Work item – The entries are to be printed again word for word, but no picture may appear.

Entries shown –
===

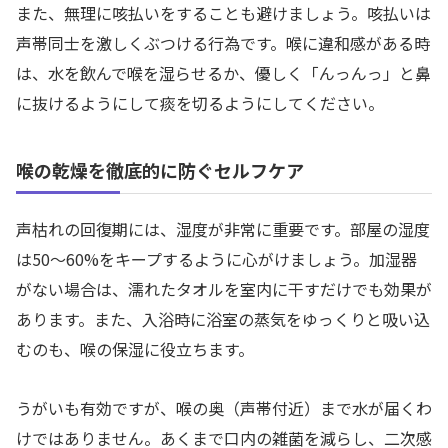
また、無理に咳払いをすることも避けましょう。咳払いは
声帯同士を激しくぶつける行為です。喉に違和感がある時
は、水を飲んで喉を湿らせるか、優しく「んっんっ」と鼻
に抜けるようにして痰を切るようにしてください。
喉の乾燥を徹底的に防ぐセルフケア
声枯れの回復期には、湿度が非常に重要です。部屋の湿度
は50〜60%をキープするように心がけましょう。加湿器
がない場合は、濡れたタオルを室内に干すだけでも効果が
あります。また、入浴時に浴室の蒸気をゆっくりと吸い込
むのも、喉の保湿に役立ちます。
うがいも有効ですが、喉の奥（声帯付近）まで水が届くわ
けではありません。あくまで口内の雑菌を減らし、二次感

===

Worked solution –
また、無理に咳払いをすることも避けましょう。咳払いは
声帯同士を激しくぶつける行為です。喉に違和感がある時
は、水を飲んで喉を湿らせるか、優しく「んっんっ」と鼻
に抜けるようにして痰を切るようにしてください。
喉の乾燥を徹底的に防ぐセルフケア
声枯れの回復期には、湿度が非常に重要です。部屋の湿度
は50〜60%をキープするように心がけましょう。加湿器
がない場合は、濡れたタオルを室内に干すだけでも効果が
あります。また、入浴時に浴室の蒸気をゆっくりと吸い込
むのも、喉の保湿に役立ちます。
うがいも有効ですが、喉の奥（声帯付近）まで水が届くわ
けではありません。あくまで口内の雑菌を減らし、二次感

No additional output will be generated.